=== Supplied passage ===
━━━━━━

Mexican prairie dogs live in excavated colonies, referred to as "towns", which they dig for shelter and protection. A typical town has a funnel-like entrance that slants down into a corridor up to 100 ft long, with side chambers for storage and nesting. It has been found that some chambers in these burrows serve specific purposes such as nurseries for new mothers and their young. Prairie dogs have strong muscles in their arms which allow them to dig through the often dense dirt of their habitats. They have even been found to use their teeth to dig, although this is less common. Towns can contain hundreds of animals, but generally have fewer than 50, with a single alpha male.

Mexican prairie dogs hibernate and have a shorter mating season, which generally lasts from January to April. After one month's gestation, females give birth to one litter per year, with an average of four hairless pups. They are born with their eyes closed and use their tails as visual aids until they can see, about 40 days after birth. Weaning occurs during late May and early June, when yearlings may break away from the burrow. Pups leave their mothers by the fall.

As they grow older, young play fighting games that involve biting, hissing, and tackling. They reach sexual maturity after one year, with a lifespan of 3–5 years; adults weigh about 1 kg and are 14–17 in long, and males are larger than females. Their coloring is tan, with darker ears and a lighter belly. Mexican prairie dogs also have a black coloring on the end of their tails.

Prairie dogs have one of the most sophisticated languages in the animal world—a system of high-pitched yips and barks. In fact, their noises is how they got their name, due to the resemblance to dog barks. They can run up to 35 mph. As a consequence, their defense mechanism is to sound the alarm, and get away quickly.

━━━━━━

=== Source data ===
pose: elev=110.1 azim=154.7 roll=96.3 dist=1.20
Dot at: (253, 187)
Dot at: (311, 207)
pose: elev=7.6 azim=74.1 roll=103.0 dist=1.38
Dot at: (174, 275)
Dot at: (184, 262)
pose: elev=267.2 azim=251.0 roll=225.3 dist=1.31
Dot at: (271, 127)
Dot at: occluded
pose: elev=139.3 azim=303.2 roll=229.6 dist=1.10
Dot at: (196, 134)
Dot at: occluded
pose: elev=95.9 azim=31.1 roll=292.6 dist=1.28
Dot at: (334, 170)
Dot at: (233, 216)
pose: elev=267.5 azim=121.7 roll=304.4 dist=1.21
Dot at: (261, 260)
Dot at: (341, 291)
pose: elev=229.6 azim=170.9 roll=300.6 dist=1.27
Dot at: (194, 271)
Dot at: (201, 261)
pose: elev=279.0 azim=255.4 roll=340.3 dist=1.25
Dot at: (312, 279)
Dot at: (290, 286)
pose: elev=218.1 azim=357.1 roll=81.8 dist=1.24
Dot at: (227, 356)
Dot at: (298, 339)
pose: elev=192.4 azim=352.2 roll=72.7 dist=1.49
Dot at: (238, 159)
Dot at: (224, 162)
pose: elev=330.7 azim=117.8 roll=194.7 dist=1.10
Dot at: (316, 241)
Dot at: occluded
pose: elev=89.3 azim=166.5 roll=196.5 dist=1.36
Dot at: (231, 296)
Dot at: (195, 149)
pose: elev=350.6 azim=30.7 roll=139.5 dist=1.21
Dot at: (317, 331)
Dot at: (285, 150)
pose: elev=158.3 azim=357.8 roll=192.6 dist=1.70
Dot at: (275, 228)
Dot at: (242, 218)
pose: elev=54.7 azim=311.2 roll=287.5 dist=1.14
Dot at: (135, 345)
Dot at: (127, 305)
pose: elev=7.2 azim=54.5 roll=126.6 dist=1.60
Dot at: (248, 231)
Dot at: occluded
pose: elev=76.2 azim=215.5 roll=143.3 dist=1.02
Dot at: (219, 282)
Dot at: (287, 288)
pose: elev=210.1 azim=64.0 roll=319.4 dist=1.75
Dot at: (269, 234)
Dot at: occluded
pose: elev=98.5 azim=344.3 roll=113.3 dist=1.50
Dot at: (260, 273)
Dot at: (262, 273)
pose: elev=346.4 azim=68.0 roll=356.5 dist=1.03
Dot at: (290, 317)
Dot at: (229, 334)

━━━━━━

=== Work order ===
Answer these questions from the text on Mexican prairie dogs:
1. How long can the corridor of a typical town be?
2. On average, how many pups are in a litter?
3. How fast can prairie dogs run?
The records have no role in this exercise.

=== Your response ===
1. Up to 100 ft.
2. Four.
3. Up to 35 mph.